TASK> After locating the line with "3. [Inputs and Outputs](#inputs-and-outputs)" in the data that follows, return it and every later line exactly, up to and including the line with "from the dataset.".

....

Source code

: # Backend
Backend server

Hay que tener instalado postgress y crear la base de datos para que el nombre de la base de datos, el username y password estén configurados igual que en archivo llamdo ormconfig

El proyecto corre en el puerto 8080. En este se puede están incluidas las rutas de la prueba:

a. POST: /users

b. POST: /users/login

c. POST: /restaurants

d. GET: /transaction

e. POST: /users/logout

....

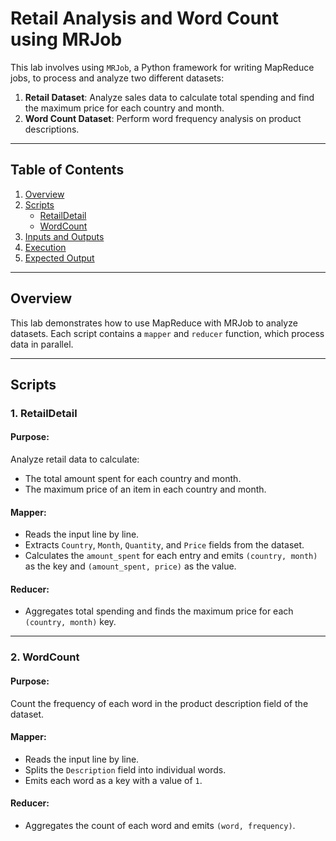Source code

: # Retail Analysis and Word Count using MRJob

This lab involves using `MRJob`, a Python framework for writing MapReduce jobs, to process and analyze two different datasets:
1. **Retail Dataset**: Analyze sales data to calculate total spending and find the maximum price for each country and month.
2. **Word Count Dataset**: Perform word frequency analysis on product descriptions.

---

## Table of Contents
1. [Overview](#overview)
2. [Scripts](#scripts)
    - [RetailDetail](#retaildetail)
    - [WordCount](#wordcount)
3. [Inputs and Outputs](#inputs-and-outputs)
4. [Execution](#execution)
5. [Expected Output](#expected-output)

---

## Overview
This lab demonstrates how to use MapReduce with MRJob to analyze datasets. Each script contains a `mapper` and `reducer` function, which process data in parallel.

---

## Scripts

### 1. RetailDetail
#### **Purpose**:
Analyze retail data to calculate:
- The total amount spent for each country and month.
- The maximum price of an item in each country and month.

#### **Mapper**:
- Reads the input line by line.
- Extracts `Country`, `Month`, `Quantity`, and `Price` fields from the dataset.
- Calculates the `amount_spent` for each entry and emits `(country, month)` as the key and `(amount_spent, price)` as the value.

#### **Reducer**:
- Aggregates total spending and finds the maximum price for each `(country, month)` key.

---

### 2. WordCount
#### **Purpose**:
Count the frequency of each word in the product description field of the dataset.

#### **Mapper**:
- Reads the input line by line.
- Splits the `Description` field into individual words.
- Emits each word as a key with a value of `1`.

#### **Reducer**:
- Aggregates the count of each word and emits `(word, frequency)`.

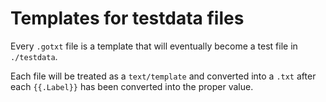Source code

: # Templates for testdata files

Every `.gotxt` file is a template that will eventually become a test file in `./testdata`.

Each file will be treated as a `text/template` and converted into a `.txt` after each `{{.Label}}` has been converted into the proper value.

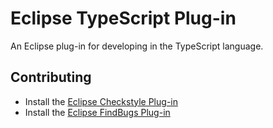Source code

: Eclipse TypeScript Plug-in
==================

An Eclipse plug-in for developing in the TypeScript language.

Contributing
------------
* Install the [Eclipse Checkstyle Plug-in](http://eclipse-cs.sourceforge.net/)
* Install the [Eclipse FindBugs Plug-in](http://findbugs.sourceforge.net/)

....

ANSWER BOX>
3. [Inputs and Outputs](#inputs-and-outputs)
4. [Execution](#execution)
5. [Expected Output](#expected-output)

---

## Overview
This lab demonstrates how to use MapReduce with MRJob to analyze datasets. Each script contains a `mapper` and `reducer` function, which process data in parallel.

---

## Scripts

### 1. RetailDetail
#### **Purpose**:
Analyze retail data to calculate:
- The total amount spent for each country and month.
- The maximum price of an item in each country and month.

#### **Mapper**:
- Reads the input line by line.
- Extracts `Country`, `Month`, `Quantity`, and `Price` fields from the dataset.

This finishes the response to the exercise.